### WORK TO COMPLETE
The full listing, from first line to last, should be set down again exactly.

### RECORDS SUPPLIED

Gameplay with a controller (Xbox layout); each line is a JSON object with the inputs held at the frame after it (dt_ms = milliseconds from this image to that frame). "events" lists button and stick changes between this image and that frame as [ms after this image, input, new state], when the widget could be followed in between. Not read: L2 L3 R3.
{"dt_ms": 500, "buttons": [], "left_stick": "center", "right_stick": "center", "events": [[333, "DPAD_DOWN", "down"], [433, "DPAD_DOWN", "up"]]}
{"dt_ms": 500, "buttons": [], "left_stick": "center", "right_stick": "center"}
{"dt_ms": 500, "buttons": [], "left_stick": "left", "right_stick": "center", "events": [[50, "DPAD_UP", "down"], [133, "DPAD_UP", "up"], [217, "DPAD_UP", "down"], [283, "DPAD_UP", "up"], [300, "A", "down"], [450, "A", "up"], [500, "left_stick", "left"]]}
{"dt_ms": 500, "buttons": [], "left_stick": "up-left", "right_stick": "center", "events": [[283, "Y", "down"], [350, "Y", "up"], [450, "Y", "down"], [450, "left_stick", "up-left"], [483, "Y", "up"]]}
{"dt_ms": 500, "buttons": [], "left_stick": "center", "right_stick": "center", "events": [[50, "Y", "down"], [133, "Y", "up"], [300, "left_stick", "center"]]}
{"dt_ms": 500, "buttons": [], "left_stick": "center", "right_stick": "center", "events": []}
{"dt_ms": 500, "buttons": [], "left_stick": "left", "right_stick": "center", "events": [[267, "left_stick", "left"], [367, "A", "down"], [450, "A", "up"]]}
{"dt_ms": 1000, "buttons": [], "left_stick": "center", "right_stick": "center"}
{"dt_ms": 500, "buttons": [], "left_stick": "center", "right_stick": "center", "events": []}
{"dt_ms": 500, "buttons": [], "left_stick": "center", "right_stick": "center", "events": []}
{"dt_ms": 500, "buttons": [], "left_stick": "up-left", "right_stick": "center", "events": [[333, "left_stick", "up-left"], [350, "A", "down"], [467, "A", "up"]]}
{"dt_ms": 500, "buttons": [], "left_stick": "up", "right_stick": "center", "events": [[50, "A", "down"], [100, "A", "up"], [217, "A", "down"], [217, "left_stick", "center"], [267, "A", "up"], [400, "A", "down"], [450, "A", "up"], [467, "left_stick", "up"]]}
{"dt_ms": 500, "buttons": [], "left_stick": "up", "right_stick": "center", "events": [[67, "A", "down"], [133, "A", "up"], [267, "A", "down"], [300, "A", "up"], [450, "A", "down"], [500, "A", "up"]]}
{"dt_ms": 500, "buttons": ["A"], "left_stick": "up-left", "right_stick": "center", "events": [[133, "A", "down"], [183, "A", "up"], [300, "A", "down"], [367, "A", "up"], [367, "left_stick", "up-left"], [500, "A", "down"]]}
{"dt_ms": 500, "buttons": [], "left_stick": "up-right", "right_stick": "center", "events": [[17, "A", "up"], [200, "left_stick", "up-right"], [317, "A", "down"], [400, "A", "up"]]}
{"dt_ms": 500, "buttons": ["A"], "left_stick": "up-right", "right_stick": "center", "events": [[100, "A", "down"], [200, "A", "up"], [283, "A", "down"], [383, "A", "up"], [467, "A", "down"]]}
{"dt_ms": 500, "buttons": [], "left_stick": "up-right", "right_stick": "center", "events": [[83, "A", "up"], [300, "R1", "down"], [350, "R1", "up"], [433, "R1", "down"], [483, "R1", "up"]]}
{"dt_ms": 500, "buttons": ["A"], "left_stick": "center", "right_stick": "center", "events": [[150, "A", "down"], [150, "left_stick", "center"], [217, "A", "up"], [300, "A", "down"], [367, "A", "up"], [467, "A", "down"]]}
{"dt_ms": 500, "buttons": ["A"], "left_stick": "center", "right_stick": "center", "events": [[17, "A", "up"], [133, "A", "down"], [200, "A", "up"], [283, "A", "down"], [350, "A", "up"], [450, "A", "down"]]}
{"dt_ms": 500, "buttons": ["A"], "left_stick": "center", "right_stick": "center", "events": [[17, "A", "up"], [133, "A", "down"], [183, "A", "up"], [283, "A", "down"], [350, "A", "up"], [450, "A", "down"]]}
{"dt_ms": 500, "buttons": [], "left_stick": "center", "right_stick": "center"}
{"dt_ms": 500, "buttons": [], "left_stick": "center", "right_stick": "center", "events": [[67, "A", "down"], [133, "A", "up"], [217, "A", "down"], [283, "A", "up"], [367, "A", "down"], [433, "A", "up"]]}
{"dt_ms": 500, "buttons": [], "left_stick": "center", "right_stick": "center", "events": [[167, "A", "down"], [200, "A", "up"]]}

### EXERCISE SOLUTION
Gameplay with a controller (Xbox layout); each line is a JSON object with the inputs held at the frame after it (dt_ms = milliseconds from this image to that frame). "events" lists button and stick changes between this image and that frame as [ms after this image, input, new state], when the widget could be followed in between. Not read: L2 L3 R3.
{"dt_ms": 500, "buttons": [], "left_stick": "center", "right_stick": "center", "events": [[333, "DPAD_DOWN", "down"], [433, "DPAD_DOWN", "up"]]}
{"dt_ms": 500, "buttons": [], "left_stick": "center", "right_stick": "center"}
{"dt_ms": 500, "buttons": [], "left_stick": "left", "right_stick": "center", "events": [[50, "DPAD_UP", "down"], [133, "DPAD_UP", "up"], [217, "DPAD_UP", "down"], [283, "DPAD_UP", "up"], [300, "A", "down"], [450, "A", "up"], [500, "left_stick", "left"]]}
{"dt_ms": 500, "buttons": [], "left_stick": "up-left", "right_stick": "center", "events": [[283, "Y", "down"], [350, "Y", "up"], [450, "Y", "down"], [450, "left_stick", "up-left"], [483, "Y", "up"]]}
{"dt_ms": 500, "buttons": [], "left_stick": "center", "right_stick": "center", "events": [[50, "Y", "down"], [133, "Y", "up"], [300, "left_stick", "center"]]}
{"dt_ms": 500, "buttons": [], "left_stick": "center", "right_stick": "center", "events": []}
{"dt_ms": 500, "buttons": [], "left_stick": "left", "right_stick": "center", "events": [[267, "left_stick", "left"], [367, "A", "down"], [450, "A", "up"]]}
{"dt_ms": 1000, "buttons": [], "left_stick": "center", "right_stick": "center"}
{"dt_ms": 500, "buttons": [], "left_stick": "center", "right_stick": "center", "events": []}
{"dt_ms": 500, "buttons": [], "left_stick": "center", "right_stick": "center", "events": []}
{"dt_ms": 500, "buttons": [], "left_stick": "up-left", "right_stick": "center", "events": [[333, "left_stick", "up-left"], [350, "A", "down"], [467, "A", "up"]]}
{"dt_ms": 500, "buttons": [], "left_stick": "up", "right_stick": "center", "events": [[50, "A", "down"], [100, "A", "up"], [217, "A", "down"], [217, "left_stick", "center"], [267, "A", "up"], [400, "A", "down"], [450, "A", "up"], [467, "left_stick", "up"]]}
{"dt_ms": 500, "buttons": [], "left_stick": "up", "right_stick": "center", "events": [[67, "A", "down"], [133, "A", "up"], [267, "A", "down"], [300, "A", "up"], [450, "A", "down"], [500, "A", "up"]]}
{"dt_ms": 500, "buttons": ["A"], "left_stick": "up-left", "right_stick": "center", "events": [[133, "A", "down"], [183, "A", "up"], [300, "A", "down"], [367, "A", "up"], [367, "left_stick", "up-left"], [500, "A", "down"]]}
{"dt_ms": 500, "buttons": [], "left_stick": "up-right", "right_stick": "center", "events": [[17, "A", "up"], [200, "left_stick", "up-right"], [317, "A", "down"], [400, "A", "up"]]}
{"dt_ms": 500, "buttons": ["A"], "left_stick": "up-right", "right_stick": "center", "events": [[100, "A", "down"], [200, "A", "up"], [283, "A", "down"], [383, "A", "up"], [467, "A", "down"]]}
{"dt_ms": 500, "buttons": [], "left_stick": "up-right", "right_stick": "center", "events": [[83, "A", "up"], [300, "R1", "down"], [350, "R1", "up"], [433, "R1", "down"], [483, "R1", "up"]]}
{"dt_ms": 500, "buttons": ["A"], "left_stick": "center", "right_stick": "center", "events": [[150, "A", "down"], [150, "left_stick", "center"], [217, "A", "up"], [300, "A", "down"], [367, "A", "up"], [467, "A", "down"]]}
{"dt_ms": 500, "buttons": ["A"], "left_stick": "center", "right_stick": "center", "events": [[17, "A", "up"], [133, "A", "down"], [200, "A", "up"], [283, "A", "down"], [350, "A", "up"], [450, "A", "down"]]}
{"dt_ms": 500, "buttons": ["A"], "left_stick": "center", "right_stick": "center", "events": [[17, "A", "up"], [133, "A", "down"], [183, "A", "up"], [283, "A", "down"], [350, "A", "up"], [450, "A", "down"]]}
{"dt_ms": 500, "buttons": [], "left_stick": "center", "right_stick": "center"}
{"dt_ms": 500, "buttons": [], "left_stick": "center", "right_stick": "center", "events": [[67, "A", "down"], [133, "A", "up"], [217, "A", "down"], [283, "A", "up"], [367, "A", "down"], [433, "A", "up"]]}
{"dt_ms": 500, "buttons": [], "left_stick": "center", "right_stick": "center", "events": [[167, "A", "down"], [200, "A", "up"]]}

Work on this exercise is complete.